Problem to solve
Copy out every item below word for word, but leave out the pictures.

Data records:
----------------
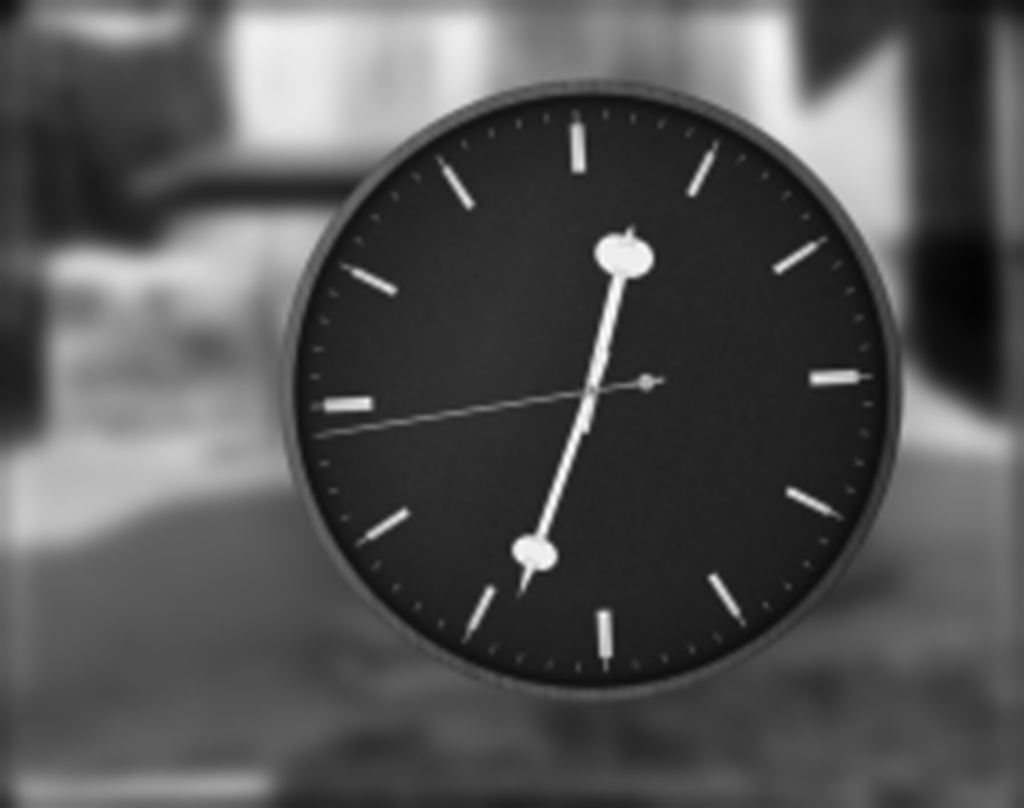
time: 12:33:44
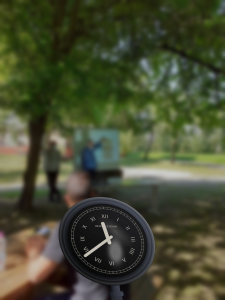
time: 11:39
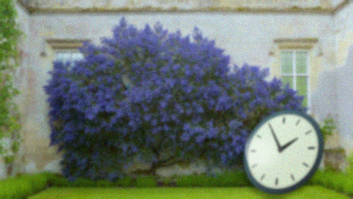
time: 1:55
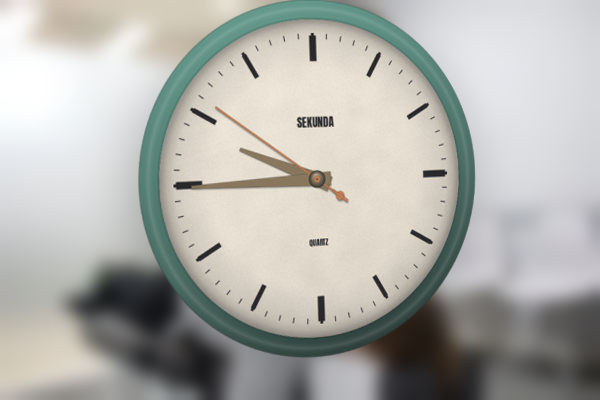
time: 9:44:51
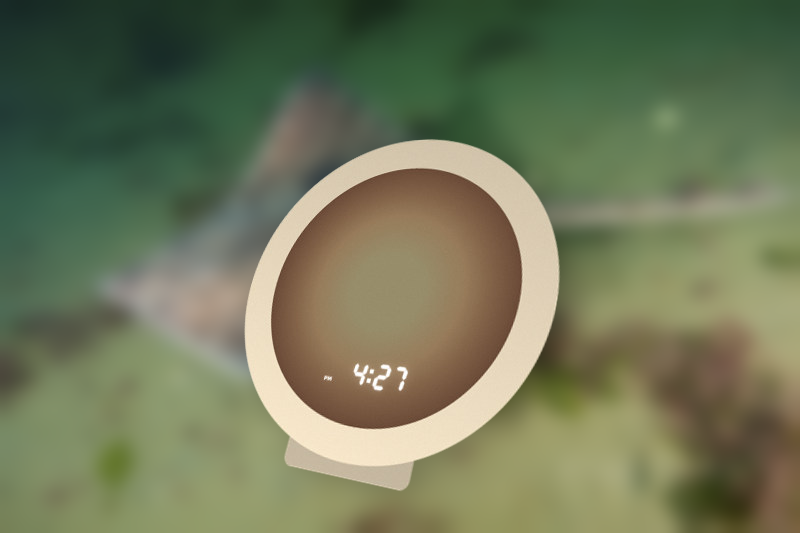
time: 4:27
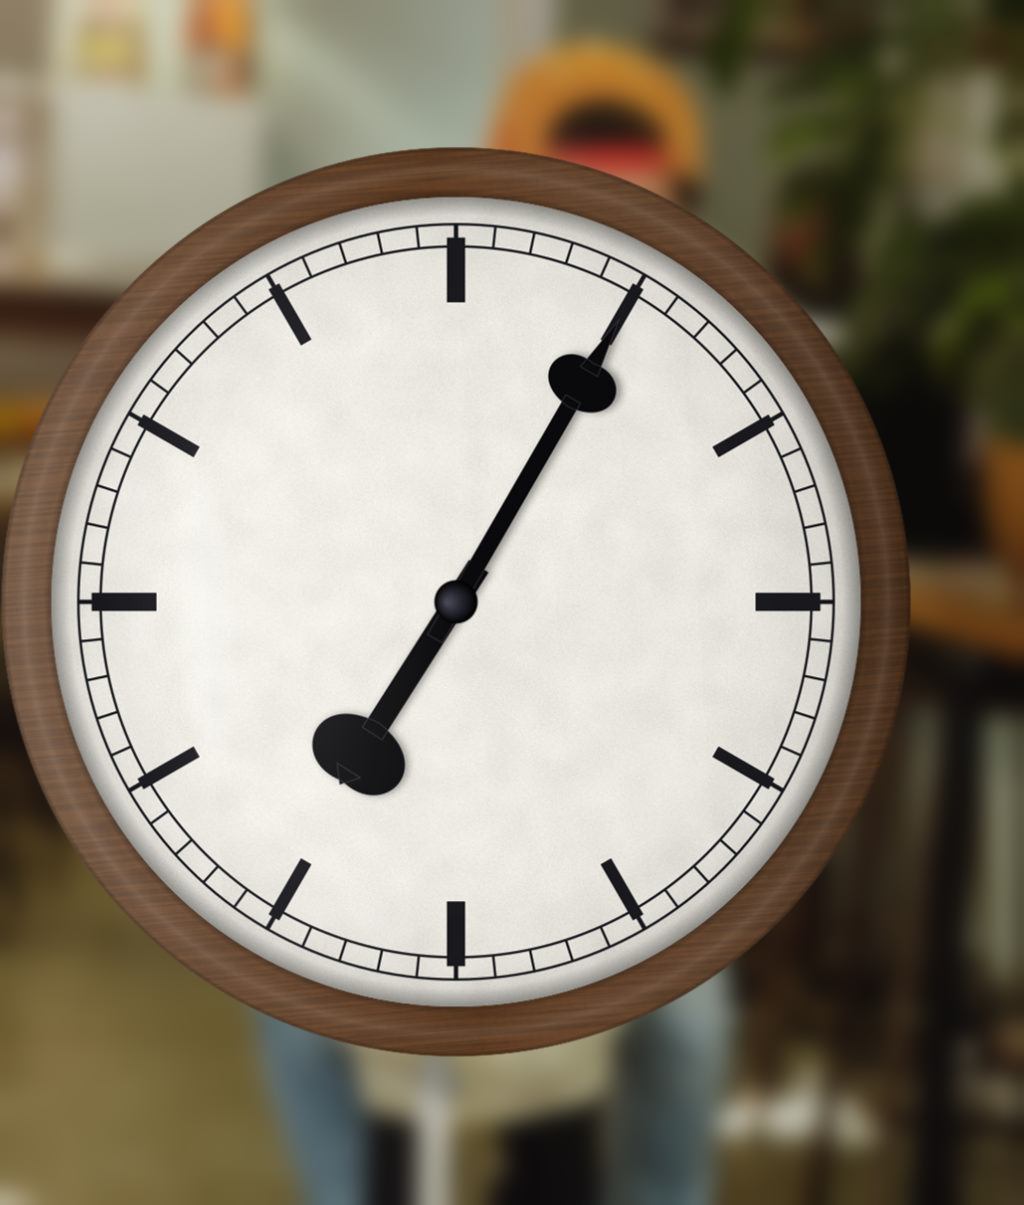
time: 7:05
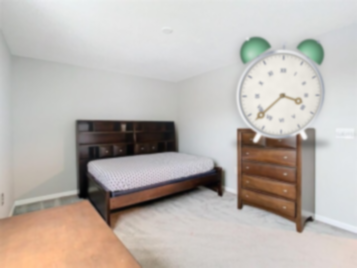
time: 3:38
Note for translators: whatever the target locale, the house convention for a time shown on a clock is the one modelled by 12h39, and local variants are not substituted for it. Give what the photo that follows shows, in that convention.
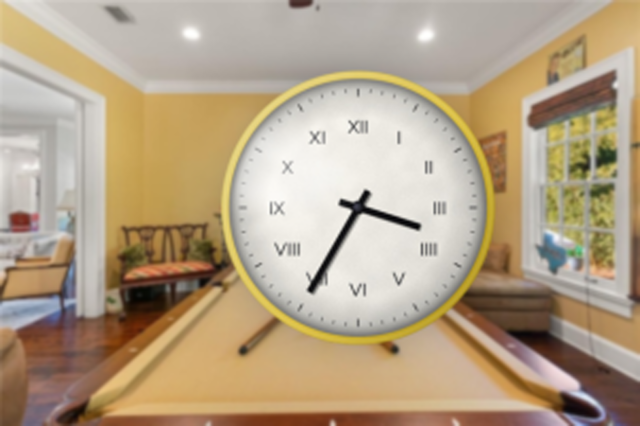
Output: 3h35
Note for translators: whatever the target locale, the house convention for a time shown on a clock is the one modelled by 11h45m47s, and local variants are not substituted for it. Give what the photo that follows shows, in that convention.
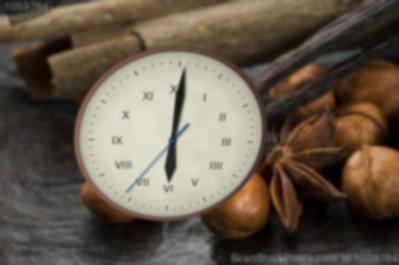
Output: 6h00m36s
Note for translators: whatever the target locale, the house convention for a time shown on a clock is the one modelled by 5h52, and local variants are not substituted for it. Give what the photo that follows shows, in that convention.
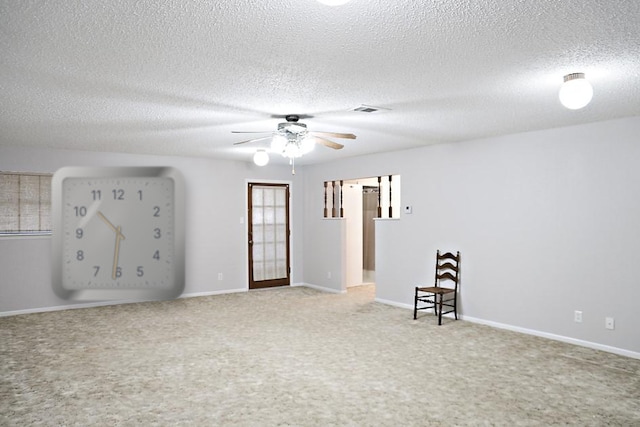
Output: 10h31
----------------
Task solution
time: 12:33:44
time: 11:39
time: 1:55
time: 9:44:51
time: 4:27
time: 7:05
time: 3:38
Note for translators: whatever the target locale, the house convention for a time shown on a clock is the one modelled by 12h39, and local variants are not substituted for it. Give what the photo that follows shows, in that convention.
Output: 3h35
Note for translators: whatever the target locale, the house convention for a time shown on a clock is the one modelled by 11h45m47s, and local variants are not substituted for it. Give what the photo that follows shows, in that convention.
Output: 6h00m36s
Note for translators: whatever the target locale, the house convention for a time shown on a clock is the one modelled by 5h52, and local variants are not substituted for it. Give what the photo that follows shows, in that convention.
Output: 10h31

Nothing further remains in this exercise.